Extracted records ::
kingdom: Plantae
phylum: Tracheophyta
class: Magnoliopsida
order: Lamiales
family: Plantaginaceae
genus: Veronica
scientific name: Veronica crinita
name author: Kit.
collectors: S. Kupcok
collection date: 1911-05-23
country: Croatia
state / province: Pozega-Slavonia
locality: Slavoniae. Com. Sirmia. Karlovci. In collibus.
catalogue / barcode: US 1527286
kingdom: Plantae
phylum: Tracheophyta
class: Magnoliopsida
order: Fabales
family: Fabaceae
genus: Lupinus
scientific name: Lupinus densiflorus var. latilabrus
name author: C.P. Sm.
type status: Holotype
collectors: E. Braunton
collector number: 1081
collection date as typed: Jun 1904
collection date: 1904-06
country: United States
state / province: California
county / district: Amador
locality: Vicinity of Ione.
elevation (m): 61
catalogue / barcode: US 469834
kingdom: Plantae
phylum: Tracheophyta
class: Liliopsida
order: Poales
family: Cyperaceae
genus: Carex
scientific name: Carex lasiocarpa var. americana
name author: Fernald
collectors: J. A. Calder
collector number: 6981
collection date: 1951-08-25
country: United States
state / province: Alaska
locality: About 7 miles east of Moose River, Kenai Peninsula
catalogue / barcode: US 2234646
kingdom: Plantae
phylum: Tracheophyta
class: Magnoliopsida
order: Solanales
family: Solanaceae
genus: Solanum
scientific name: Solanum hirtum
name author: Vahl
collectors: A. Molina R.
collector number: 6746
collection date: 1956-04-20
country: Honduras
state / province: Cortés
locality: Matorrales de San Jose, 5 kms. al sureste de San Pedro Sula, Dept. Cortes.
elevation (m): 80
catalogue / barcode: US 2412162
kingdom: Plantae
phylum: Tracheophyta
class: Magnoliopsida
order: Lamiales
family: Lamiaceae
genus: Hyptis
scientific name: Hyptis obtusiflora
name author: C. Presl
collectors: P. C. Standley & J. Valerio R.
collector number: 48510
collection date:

REQUIREMENT ::
Please edit the listing from the line with "state / province: Pozega-Slavonia" to the line with "state / province: Alaska", putting "collected by" wherever "collectors" appears and keeping everything else the same. Return only those lines.

EXERCISE RESPONSE ::
state / province: Pozega-Slavonia
locality: Slavoniae. Com. Sirmia. Karlovci. In collibus.
catalogue / barcode: US 1527286
kingdom: Plantae
phylum: Tracheophyta
class: Magnoliopsida
order: Fabales
family: Fabaceae
genus: Lupinus
scientific name: Lupinus densiflorus var. latilabrus
name author: C.P. Sm.
type status: Holotype
collected by: E. Braunton
collector number: 1081
collection date as typed: Jun 1904
collection date: 1904-06
country: United States
state / province: California
county / district: Amador
locality: Vicinity of Ione.
elevation (m): 61
catalogue / barcode: US 469834
kingdom: Plantae
phylum: Tracheophyta
class: Liliopsida
order: Poales
family: Cyperaceae
genus: Carex
scientific name: Carex lasiocarpa var. americana
name author: Fernald
collected by: J. A. Calder
collector number: 6981
collection date: 1951-08-25
country: United States
state / province: Alaska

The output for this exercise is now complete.